Prompt
Put every line of the entries into a numbered list, skipping any blank lines. Can you also leave the pictures out of your answer?

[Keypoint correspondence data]
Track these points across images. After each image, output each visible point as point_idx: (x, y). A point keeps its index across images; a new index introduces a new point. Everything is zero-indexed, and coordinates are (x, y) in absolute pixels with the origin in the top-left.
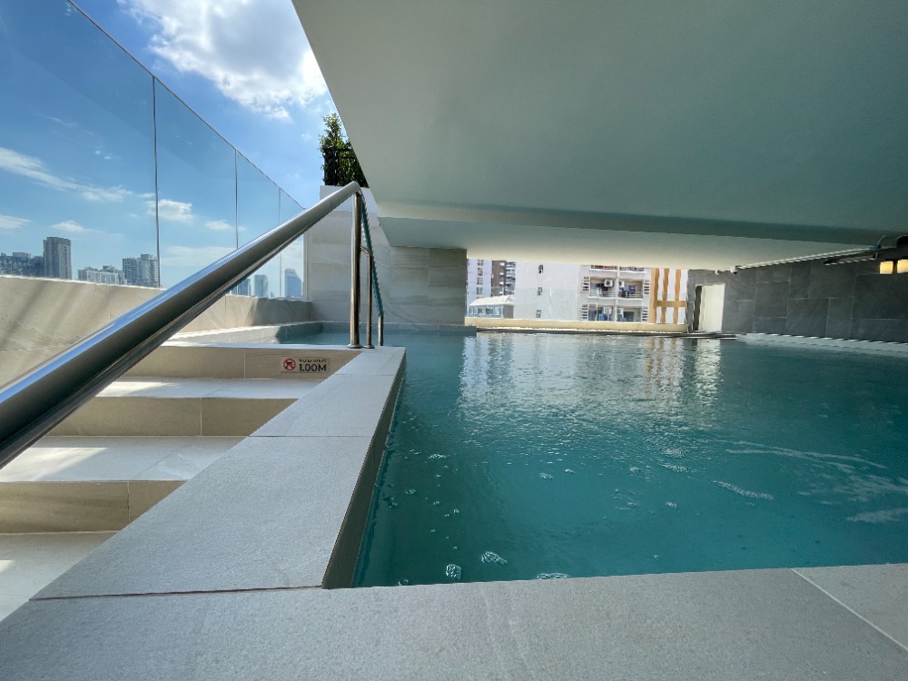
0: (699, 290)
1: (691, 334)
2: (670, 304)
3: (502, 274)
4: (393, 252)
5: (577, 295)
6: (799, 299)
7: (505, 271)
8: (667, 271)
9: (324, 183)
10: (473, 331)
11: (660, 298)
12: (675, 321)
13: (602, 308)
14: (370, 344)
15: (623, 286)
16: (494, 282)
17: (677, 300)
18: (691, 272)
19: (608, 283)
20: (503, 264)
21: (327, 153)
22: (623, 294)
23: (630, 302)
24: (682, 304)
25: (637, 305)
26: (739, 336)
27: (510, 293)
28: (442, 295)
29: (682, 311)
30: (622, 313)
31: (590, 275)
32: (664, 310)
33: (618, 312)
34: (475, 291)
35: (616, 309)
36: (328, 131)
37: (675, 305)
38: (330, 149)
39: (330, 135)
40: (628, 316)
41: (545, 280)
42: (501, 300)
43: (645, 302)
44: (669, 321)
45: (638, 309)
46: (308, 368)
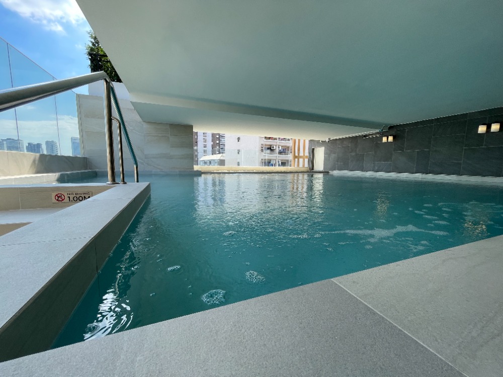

Exercise output
1. Track these points across images. After each image, output each visible point as point_idx: (x, y). A point keeps its index across images; a new index introduces a new point. Everything is zero-indexed, and coordinates are (x, y) in absolute pixels with the origin in the top-left.
2. 0: (699, 290)
3. 1: (691, 334)
4. 2: (670, 304)
5. 3: (502, 274)
6. 4: (393, 252)
7. 5: (577, 295)
8. 6: (799, 299)
9. 7: (505, 271)
10. 8: (667, 271)
11. 9: (324, 183)
12. 10: (473, 331)
13. 11: (660, 298)
14. 12: (675, 321)
15. 13: (602, 308)
16. 14: (370, 344)
17. 15: (623, 286)
18. 16: (494, 282)
19. 17: (677, 300)
20. 18: (691, 272)
21. 19: (608, 283)
22. 20: (503, 264)
23. 21: (327, 153)
24. 22: (623, 294)
25. 23: (630, 302)
26. 24: (682, 304)
27. 25: (637, 305)
28. 26: (739, 336)
29. 27: (510, 293)
30. 28: (442, 295)
31. 29: (682, 311)
32. 30: (622, 313)
33. 31: (590, 275)
34. 32: (664, 310)
35. 33: (618, 312)
36. 34: (475, 291)
37. 35: (616, 309)
38. 36: (328, 131)
39. 37: (675, 305)
40. 38: (330, 149)
41. 39: (330, 135)
42. 40: (628, 316)
43. 41: (545, 280)
44. 42: (501, 300)
45. 43: (645, 302)
46. 44: (669, 321)
47. 45: (638, 309)
48. 46: (308, 368)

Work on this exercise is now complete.